[Material provided — start]

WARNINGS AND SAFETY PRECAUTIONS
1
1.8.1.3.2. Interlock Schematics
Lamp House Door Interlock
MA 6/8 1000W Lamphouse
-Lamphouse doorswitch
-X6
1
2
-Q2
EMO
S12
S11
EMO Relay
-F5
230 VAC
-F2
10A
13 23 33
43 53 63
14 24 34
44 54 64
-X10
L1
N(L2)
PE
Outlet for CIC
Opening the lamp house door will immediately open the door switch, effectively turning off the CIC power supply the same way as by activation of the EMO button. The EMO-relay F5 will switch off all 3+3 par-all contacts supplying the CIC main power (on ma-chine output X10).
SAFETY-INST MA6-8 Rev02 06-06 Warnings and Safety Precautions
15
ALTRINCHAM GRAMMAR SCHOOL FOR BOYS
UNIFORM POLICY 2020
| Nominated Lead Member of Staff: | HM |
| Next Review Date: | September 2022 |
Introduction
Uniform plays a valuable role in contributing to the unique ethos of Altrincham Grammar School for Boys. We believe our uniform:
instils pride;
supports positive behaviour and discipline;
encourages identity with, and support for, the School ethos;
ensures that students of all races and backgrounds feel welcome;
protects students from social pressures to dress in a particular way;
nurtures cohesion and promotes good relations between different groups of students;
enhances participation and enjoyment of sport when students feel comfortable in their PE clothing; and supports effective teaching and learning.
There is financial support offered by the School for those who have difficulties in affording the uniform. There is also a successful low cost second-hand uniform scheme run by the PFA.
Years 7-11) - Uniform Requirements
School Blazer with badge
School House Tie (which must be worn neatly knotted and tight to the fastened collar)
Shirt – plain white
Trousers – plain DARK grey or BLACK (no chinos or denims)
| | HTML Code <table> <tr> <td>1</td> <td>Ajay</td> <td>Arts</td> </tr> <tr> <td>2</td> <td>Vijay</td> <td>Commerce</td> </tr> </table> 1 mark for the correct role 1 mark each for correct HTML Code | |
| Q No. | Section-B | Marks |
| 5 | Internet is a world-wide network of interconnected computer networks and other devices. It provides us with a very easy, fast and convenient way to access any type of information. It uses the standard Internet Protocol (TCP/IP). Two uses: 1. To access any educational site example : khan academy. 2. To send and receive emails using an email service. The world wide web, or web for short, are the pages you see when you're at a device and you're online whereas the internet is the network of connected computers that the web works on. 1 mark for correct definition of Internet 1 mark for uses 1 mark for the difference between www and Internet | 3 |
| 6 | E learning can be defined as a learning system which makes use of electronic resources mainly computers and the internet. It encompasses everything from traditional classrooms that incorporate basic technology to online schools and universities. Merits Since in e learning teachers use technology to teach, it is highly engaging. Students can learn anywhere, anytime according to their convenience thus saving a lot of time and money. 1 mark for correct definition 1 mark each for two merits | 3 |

[Material provided — finish]

◆ Action item ◆
For this task, print the records again exactly as they appear.

◆ Solution below ◆
WARNINGS AND SAFETY PRECAUTIONS
1
1.8.1.3.2. Interlock Schematics
Lamp House Door Interlock
MA 6/8 1000W Lamphouse
-Lamphouse doorswitch
-X6
1
2
-Q2
EMO
S12
S11
EMO Relay
-F5
230 VAC
-F2
10A
13 23 33
43 53 63
14 24 34
44 54 64
-X10
L1
N(L2)
PE
Outlet for CIC
Opening the lamp house door will immediately open the door switch, effectively turning off the CIC power supply the same way as by activation of the EMO button. The EMO-relay F5 will switch off all 3+3 par-all contacts supplying the CIC main power (on ma-chine output X10).
SAFETY-INST MA6-8 Rev02 06-06 Warnings and Safety Precautions
15
ALTRINCHAM GRAMMAR SCHOOL FOR BOYS
UNIFORM POLICY 2020
| Nominated Lead Member of Staff: | HM |
| Next Review Date: | September 2022 |
Introduction
Uniform plays a valuable role in contributing to the unique ethos of Altrincham Grammar School for Boys. We believe our uniform:
instils pride;
supports positive behaviour and discipline;
encourages identity with, and support for, the School ethos;
ensures that students of all races and backgrounds feel welcome;
protects students from social pressures to dress in a particular way;
nurtures cohesion and promotes good relations between different groups of students;
enhances participation and enjoyment of sport when students feel comfortable in their PE clothing; and supports effective teaching and learning.
There is financial support offered by the School for those who have difficulties in affording the uniform. There is also a successful low cost second-hand uniform scheme run by the PFA.
Years 7-11) - Uniform Requirements
School Blazer with badge
School House Tie (which must be worn neatly knotted and tight to the fastened collar)
Shirt – plain white
Trousers – plain DARK grey or BLACK (no chinos or denims)
| | HTML Code <table> <tr> <td>1</td> <td>Ajay</td> <td>Arts</td> </tr> <tr> <td>2</td> <td>Vijay</td> <td>Commerce</td> </tr> </table> 1 mark for the correct role 1 mark each for correct HTML Code | |
| Q No. | Section-B | Marks |
| 5 | Internet is a world-wide network of interconnected computer networks and other devices. It provides us with a very easy, fast and convenient way to access any type of information. It uses the standard Internet Protocol (TCP/IP). Two uses: 1. To access any educational site example : khan academy. 2. To send and receive emails using an email service. The world wide web, or web for short, are the pages you see when you're at a device and you're online whereas the internet is the network of connected computers that the web works on. 1 mark for correct definition of Internet 1 mark for uses 1 mark for the difference between www and Internet | 3 |
| 6 | E learning can be defined as a learning system which makes use of electronic resources mainly computers and the internet. It encompasses everything from traditional classrooms that incorporate basic technology to online schools and universities. Merits Since in e learning teachers use technology to teach, it is highly engaging. Students can learn anywhere, anytime according to their convenience thus saving a lot of time and money. 1 mark for correct definition 1 mark each for two merits | 3 |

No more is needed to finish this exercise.